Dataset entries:

= = = =

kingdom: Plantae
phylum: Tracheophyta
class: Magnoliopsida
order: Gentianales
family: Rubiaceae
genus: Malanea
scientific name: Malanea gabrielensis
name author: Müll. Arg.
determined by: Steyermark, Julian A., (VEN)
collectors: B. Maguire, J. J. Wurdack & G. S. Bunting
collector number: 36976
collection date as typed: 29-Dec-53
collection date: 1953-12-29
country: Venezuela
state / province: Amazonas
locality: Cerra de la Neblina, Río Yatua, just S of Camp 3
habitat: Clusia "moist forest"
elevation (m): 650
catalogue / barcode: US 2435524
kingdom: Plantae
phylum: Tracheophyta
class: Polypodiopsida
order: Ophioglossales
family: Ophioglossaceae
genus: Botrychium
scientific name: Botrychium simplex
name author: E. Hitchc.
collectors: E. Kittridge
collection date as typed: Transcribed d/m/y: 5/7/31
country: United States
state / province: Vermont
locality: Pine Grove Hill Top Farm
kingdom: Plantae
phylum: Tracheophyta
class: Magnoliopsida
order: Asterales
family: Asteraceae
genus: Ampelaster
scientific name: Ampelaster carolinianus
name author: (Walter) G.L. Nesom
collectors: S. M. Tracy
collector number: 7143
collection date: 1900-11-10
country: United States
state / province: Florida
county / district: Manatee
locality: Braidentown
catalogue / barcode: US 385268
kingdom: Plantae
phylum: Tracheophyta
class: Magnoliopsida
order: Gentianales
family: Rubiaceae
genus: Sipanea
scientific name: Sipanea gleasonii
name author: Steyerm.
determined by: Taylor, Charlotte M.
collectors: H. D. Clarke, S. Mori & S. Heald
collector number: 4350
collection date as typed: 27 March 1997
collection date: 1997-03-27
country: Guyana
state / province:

= = = =

Your goal >>
Can you give again only the lines of the listing between the one holding "scientific name: Botrychium simplex" and the one holding "locality: Braidentown", inclusive, swapping "collectors" for "collected by" and leaving everything else unchanged?

Answer for the task >>
scientific name: Botrychium simplex
name author: E. Hitchc.
collected by: E. Kittridge
collection date as typed: Transcribed d/m/y: 5/7/31
country: United States
state / province: Vermont
locality: Pine Grove Hill Top Farm
kingdom: Plantae
phylum: Tracheophyta
class: Magnoliopsida
order: Asterales
family: Asteraceae
genus: Ampelaster
scientific name: Ampelaster carolinianus
name author: (Walter) G.L. Nesom
collected by: S. M. Tracy
collector number: 7143
collection date: 1900-11-10
country: United States
state / province: Florida
county / district: Manatee
locality: Braidentown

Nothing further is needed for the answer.